### Task requirements
Quote every item below word for word, and leave the pictures out of your answer.

### Exercise input

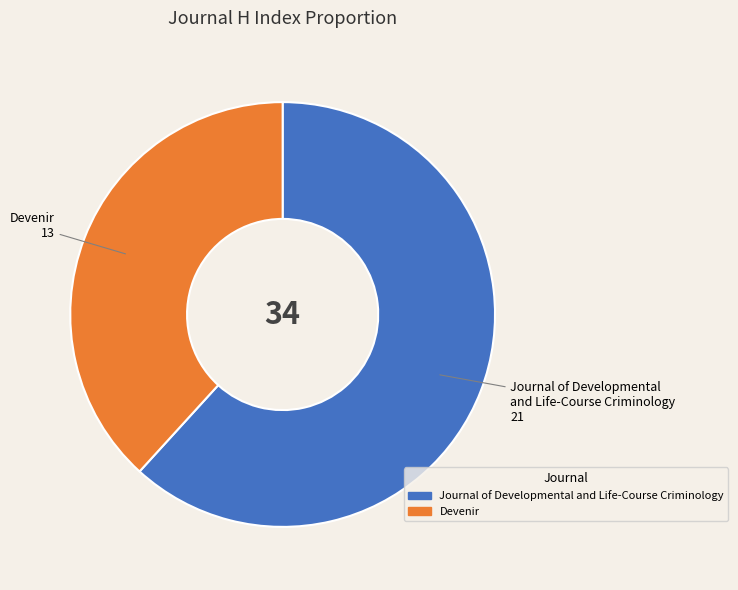

The Journal of Developmental and Life-Course Criminology slice represents 75% of the pie. True or false?

False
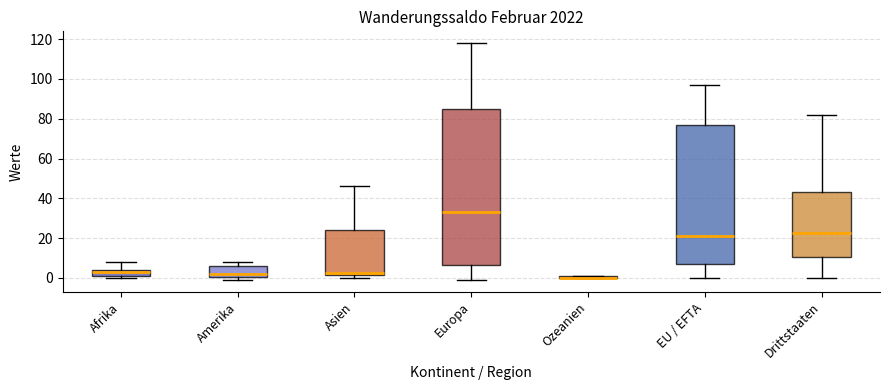

Comparing the boxes themselves (not the whiskers), which one is the tallest?

Europa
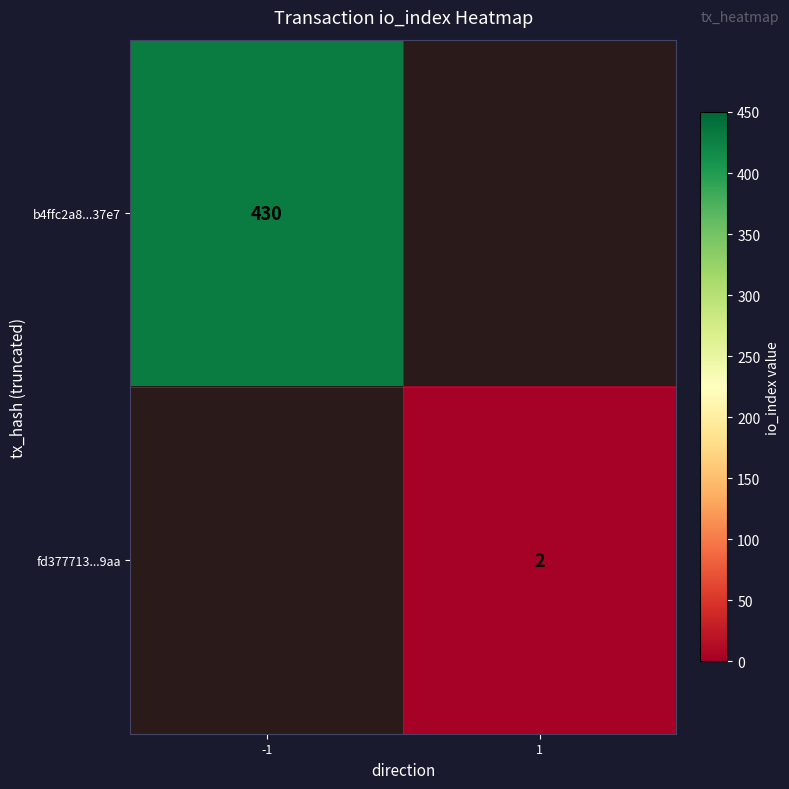

Count the number of categories in the chart.

2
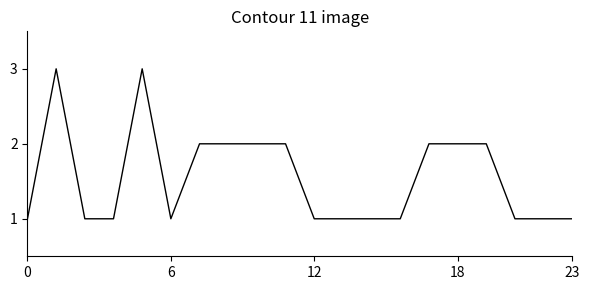

What is the maximum value shown in the chart?

3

### Solution
The Journal of Developmental and Life-Course Criminology slice represents 75% of the pie. True or false?

False

Comparing the boxes themselves (not the whiskers), which one is the tallest?

Europa

Count the number of categories in the chart.

2

What is the maximum value shown in the chart?

3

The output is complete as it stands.